District Policy Ignored in YA Book Ban

January 26, 2018
By

FST

The principal at Fort King Middle School in Ocala, Florida may have pulled YA novel The Facts Speak for Themselves by Brock Cole from the library without following the official district book challenge policy. The initial report from Spectrum News 13, cites a 14 year old girl bringing the book home and alerting her parents to words she felt were too mature for her, after which the principle supposedly pulled the book on January 23, 2018.

A later report from Fox 51, on January 25 makes it clear the book is still in the possession of the parents who complained about it.

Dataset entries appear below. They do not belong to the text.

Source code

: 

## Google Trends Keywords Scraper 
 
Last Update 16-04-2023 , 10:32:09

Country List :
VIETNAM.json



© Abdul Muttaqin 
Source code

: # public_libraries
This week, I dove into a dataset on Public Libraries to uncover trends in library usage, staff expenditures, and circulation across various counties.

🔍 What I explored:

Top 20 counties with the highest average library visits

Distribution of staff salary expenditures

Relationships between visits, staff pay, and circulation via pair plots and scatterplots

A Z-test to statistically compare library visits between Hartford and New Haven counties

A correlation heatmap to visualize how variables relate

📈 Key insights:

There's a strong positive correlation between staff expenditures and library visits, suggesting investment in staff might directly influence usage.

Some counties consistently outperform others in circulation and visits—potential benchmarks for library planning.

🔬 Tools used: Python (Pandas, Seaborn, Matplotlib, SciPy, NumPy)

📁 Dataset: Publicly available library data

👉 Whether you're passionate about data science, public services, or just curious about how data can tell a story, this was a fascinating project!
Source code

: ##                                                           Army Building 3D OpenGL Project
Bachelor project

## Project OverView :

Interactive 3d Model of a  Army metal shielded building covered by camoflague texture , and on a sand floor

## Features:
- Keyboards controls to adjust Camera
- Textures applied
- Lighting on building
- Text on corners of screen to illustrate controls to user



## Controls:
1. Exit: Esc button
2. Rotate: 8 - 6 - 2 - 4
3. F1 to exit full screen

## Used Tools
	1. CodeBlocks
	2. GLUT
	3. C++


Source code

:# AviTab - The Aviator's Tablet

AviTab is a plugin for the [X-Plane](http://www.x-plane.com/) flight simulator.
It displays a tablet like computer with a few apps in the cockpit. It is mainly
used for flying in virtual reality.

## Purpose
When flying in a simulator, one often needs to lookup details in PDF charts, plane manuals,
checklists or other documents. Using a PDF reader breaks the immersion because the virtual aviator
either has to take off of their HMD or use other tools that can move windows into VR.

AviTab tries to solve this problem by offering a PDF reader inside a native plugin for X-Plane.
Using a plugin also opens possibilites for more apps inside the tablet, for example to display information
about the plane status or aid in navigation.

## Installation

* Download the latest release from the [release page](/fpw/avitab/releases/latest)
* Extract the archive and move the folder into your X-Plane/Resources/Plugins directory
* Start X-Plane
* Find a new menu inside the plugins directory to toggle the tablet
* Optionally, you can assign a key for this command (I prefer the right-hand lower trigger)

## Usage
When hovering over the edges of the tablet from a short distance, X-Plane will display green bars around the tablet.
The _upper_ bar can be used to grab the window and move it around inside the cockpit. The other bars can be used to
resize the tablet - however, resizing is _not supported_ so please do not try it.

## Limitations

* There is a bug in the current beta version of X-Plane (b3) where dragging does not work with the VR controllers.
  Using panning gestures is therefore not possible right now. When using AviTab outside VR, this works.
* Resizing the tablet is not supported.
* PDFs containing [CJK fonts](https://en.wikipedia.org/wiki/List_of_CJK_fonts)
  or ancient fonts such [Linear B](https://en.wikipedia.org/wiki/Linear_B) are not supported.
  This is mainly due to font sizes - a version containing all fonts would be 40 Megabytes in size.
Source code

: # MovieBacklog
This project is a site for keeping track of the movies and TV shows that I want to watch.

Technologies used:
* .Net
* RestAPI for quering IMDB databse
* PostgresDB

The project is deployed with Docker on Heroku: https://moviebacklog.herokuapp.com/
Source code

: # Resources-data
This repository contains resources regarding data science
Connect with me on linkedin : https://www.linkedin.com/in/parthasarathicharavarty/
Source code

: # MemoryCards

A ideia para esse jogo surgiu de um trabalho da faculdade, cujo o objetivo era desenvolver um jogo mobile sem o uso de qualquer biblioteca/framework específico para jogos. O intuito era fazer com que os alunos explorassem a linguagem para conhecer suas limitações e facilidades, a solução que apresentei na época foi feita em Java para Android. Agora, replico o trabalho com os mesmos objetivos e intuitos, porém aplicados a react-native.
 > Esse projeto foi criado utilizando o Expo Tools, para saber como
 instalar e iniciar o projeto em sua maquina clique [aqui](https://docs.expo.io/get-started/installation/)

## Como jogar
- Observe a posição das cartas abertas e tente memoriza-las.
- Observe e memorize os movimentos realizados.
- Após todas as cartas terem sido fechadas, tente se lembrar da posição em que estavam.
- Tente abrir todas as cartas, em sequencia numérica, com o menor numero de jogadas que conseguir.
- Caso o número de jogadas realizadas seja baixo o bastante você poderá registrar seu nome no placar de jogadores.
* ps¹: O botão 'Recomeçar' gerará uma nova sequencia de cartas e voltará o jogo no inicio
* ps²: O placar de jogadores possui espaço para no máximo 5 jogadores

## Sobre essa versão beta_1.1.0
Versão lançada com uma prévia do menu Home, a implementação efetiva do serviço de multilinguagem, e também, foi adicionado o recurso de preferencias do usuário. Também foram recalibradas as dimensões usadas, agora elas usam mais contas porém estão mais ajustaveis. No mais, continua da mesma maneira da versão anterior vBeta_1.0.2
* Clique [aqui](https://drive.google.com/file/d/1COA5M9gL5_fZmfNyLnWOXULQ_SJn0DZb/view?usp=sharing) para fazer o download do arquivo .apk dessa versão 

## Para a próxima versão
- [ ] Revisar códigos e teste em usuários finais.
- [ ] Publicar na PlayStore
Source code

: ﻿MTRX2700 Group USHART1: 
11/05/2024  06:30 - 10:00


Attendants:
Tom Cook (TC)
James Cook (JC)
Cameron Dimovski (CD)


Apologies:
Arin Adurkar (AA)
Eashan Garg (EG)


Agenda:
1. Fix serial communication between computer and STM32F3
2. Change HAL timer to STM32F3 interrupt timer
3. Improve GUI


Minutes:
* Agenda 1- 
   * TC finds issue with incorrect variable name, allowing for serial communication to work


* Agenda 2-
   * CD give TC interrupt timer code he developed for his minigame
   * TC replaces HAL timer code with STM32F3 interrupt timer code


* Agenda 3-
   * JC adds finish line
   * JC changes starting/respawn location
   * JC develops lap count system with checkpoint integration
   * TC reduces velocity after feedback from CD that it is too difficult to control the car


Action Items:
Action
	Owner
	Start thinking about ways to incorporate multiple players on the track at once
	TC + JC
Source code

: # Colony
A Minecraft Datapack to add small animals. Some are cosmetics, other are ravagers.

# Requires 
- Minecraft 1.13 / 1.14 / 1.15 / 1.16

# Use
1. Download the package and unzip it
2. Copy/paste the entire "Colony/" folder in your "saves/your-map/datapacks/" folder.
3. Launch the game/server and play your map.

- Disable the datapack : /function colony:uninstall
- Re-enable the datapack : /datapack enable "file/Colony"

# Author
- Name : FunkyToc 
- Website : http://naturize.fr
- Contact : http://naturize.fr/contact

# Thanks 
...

The report begins:

Fort King Middle School parent Deny Lammardo has to skip some words while reading excerpts from a book her 8th grade daughter brought home from the school’s library.

And when Kevin Christian, Marion County Schools spokesman, was questioned regarding the volume, he noted,

In this case that book was brought the attention of the principal, he did research on it and felt like it should not be available to students, so when this family provides that book back to the library, that book will be pulled from the shelf and won’t be made available to students at that particular school.

Regardless of what happened with the book itself, both reports make it clear that the parents who found fault with it, and the principal who removed it, all failed to follow the clear protocol for a book challenge at Marion County Public Schools.

The procedure, which is laid out online, requires a form which “is available in each school office or Superintendent’s office” to be filled out including:

A. Author, compiler, or editor;
B. Publisher;
C. Title;
D. Reason for objection;
E. Page number of each item challenged; and
F. Signature, address and telephone number of person making criticism.

Skipping the formal complaint, might not seem like a huge deal, although the language in the policy does clearly state that “A complainant who does not complete and return the form shall receive no consideration.” The formality of it is likely there to make sure these complaints are taken seriously and dealt with responsibly.

Had the challenge been submitted officially the principal was supposed to convene

a committee of teachers, educational media specialists, and other
qualified personnel shall be appointed by the principal to evaluate the
challenged materials and to make recommendations of any changes.

The committee then has 15 working days to read and reevaluate the material, taking special care to consider the objections of the complaint, and report the decision to the Superintendent.

These guidelines are in place so that it does not fall on the principal alone to have to make this decision, but instead to a qualified group that will take into account a full reading of the text and judge the complaints merit accordingly. As per the first report from Spectrum 13, the book may have been pulled due to the principal “finding out it had been pulled in other districts.” That kind of knee-jerk reaction doesn’t take into account the student’s First Amendment rights, and can even create a loop by which other well-intentioned individuals hearing this principal banned the book will do the same thing, without individual investigation, or proper challenge procedures, and the cycle repeats from there ad nauseam.

The Facts Speak for Themselves was a National Book Award finalist. It is a narrative from the perspective of a 13 year old girl, Linda, who witnesses a murder and then details her life with an irresponsible mother, and the string of gross boyfriends the mother had. When respected YA author Lois Metzler reviewed it for the New York Times, she said, “Brock Cole has found the perfect tone for this very raw and very real novel.”